**Parts of the exercise:**
1. Summarize the I/O library design post in two sentences.
2. Rewrite the stretch of the I/O library post from "Proposal for a" through "in the future.", replacing "file descriptor" with "fd".

**Given text:**
##########

Proposal for a new I/O library design

Mon, 28 Jul 2003 14:01:47 -0700 (PDT)

On Mon, 28 Jul 2003, Simon Marlow wrote:

> I'm concerned about one implementation difficulty.  Your File type is
> independent of the filesystem.  That is, on Unix it corresponds to an
> inode.  Creating a File must correspond to "opening" it (in Unix speak).
> Creating a stream corresponds to duplicating the file descriptor (you
> could probably avoid too many unnecessary dups by being clever).
> There's a potential implementation difficulty, though:
> lookupFileByPathname must open the file, without knowing whether the
> file will be used for reading or writing in the future.

I know; I'm hoping against hope that this isn't an insurmountable problem.

If the OS provides a "reopen" function which is like open except that it
takes a file handle instead of a pathname, then I think implementation is
straightforward: a File contains a handle with minimal access permissions
and maximal sharing permissions, and when a read or write operation is
attempted we open a second handle based on the first with additional
permissions. There's a Win32 function called "ReOpenFile" with this
functionality, but it's only in Windows Server 2003. Sigh.

##########

**Information supplied:**
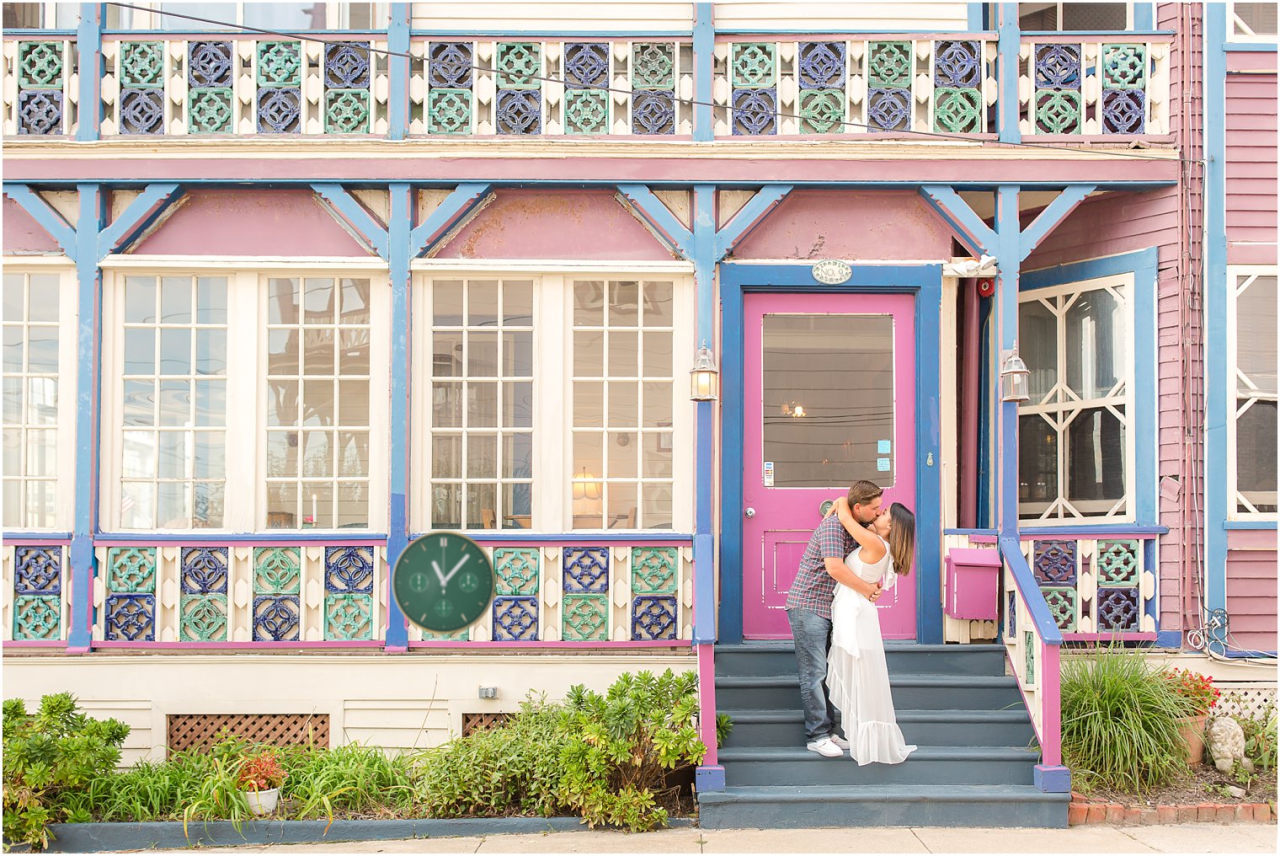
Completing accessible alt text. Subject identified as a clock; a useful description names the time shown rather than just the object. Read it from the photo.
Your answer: 11:07
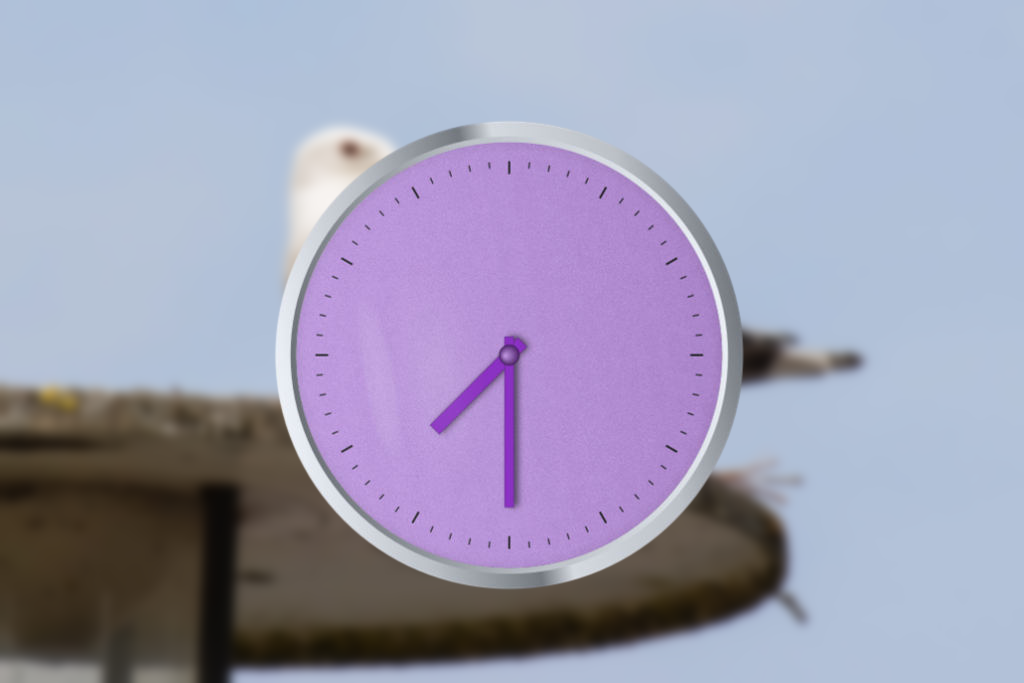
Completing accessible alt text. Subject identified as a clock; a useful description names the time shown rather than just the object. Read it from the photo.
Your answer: 7:30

##########

**Solution set:**
1. Simon Marlow raises an implementation concern: creating a File corresponds to opening it, so lookupFileByPathname must open the file without knowing whether it will later be used for reading or writing. The reply says that an OS "reopen" function taking a file handle instead of a pathname would make implementation straightforward, but the Win32 function with this functionality, "ReOpenFile," is only in Windows Server 2003.

2.
Proposal for a new I/O library design

Mon, 28 Jul 2003 14:01:47 -0700 (PDT)

On Mon, 28 Jul 2003, Simon Marlow wrote:

> I'm concerned about one implementation difficulty.  Your File type is
> independent of the filesystem.  That is, on Unix it corresponds to an
> inode.  Creating a File must correspond to "opening" it (in Unix speak).
> Creating a stream corresponds to duplicating the fd (you
> could probably avoid too many unnecessary dups by being clever).
> There's a potential implementation difficulty, though:
> lookupFileByPathname must open the file, without knowing whether the
> file will be used for reading or writing in the future.